Pubblicato in: Gio, Giu 6th, 2013

Artisti salentini di fine ‘800/Quando Bortone sbarcò a Firenze…

Il trasferimento della capitale italiana da Torino a Firenze nel 1865 ebbe dei riscontri anche in ambito artistico. In quegli anni lo scultore ruffanese Antonio Ippazio Bortone (Ruffano 13.06.1844 – Lecce 02.04.1938) si trasferì da Napoli a Firenze.

Loggia mercato nuovo

Michele di Lando, 1895, Firenze-Loggia mercato nuovo

L’artista, dopo il 1860, fu inviato nel capoluogo partenopeo con un piccolo sussidio di sette ducati mensili, concessogli dall’Amministrazione Provin­ciale di Lecce, al fine di frequentare l’Isti­tuto di Belle Arti, sotto la guida del mae­stro Tito Angelini.

Monumento a Fanfulla

Monumento a Fanfulla, 1929, Bronzo, Lecce

Nel 1865 Bortone giun­se a Firenze con l’intenzione di aprire un piccolo studio di scultura per guadagnarsi da vivere. L’artista salentino, nella patria di Dante, incontrò subito, grazie ad una pre­sentazione fatta dal Marchese Casanova di Napoli, lo scultore Giovanni Dupré che gli divenne amico e sostenitore.

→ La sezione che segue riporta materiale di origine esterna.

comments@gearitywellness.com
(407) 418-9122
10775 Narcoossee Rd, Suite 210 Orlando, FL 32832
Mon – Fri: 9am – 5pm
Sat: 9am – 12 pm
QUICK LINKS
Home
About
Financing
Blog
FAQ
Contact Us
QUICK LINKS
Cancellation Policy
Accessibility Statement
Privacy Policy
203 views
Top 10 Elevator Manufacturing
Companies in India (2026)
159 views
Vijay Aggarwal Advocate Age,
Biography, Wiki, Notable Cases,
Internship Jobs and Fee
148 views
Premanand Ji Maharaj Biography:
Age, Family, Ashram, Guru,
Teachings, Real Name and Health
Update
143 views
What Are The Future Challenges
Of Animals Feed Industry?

Monumento a Francesca Capece

Monumento a Francesca Capece, 1899, marmo, Maglie

Il Bortone, quindi, continuò la sua produzione artistica nel capoluogo toscano grazie anche all’au­mento della pensione stabilito, ancora una volta, dalla provincia salentina e realizzò una pregevolissima scultura, raffigurante il Gladiatore morente, attraverso la quale egli dimostrò le sue qualità artistiche.

Monumento a Quintino Sella

Monumento a Quintino Sella, Biella

Il successo ottenuto dal ruffanese favorì, in un certo qual modo, la presenza a Firenze di altri artisti provenienti dal Salento; è il caso, questo, del pittore Michele Palumbo (Calimera 1874 – Lecce 1949), il quale perfezionò prima la sua arte a Napoli sotto la guida di Giuseppe Casciaro (Ortelle 1863 – Napoli 1941).

Monumento ad Agostino De Pretis

Monumento ad Agostino De Pretis, 1893, Stradella

Agli inizi del ‘900, inoltre, frequentò il Regio Istituto di Belle Arti di Firenze, l’artista Antonio Quarta (S. Pietro in Lama 1911 – 1998) che, se­guì il corso di Plastica tenuto del famoso scultore, illustratore e ceramista Libero Andreotti (Pescia 1875 – Firenze 1933).

Monumento funebre d Gino Capponi, 1884, marmo, Firenze-Ch. Santa Croce

Frequentarono l’Accademia fiorentina, infine, lo scultore Francesco Bonapace (o Buonapace) (Lecce 1902 – ?) e il pro­fessor Pietro Spedicato (Mesagne 1925 – Lecce 2013).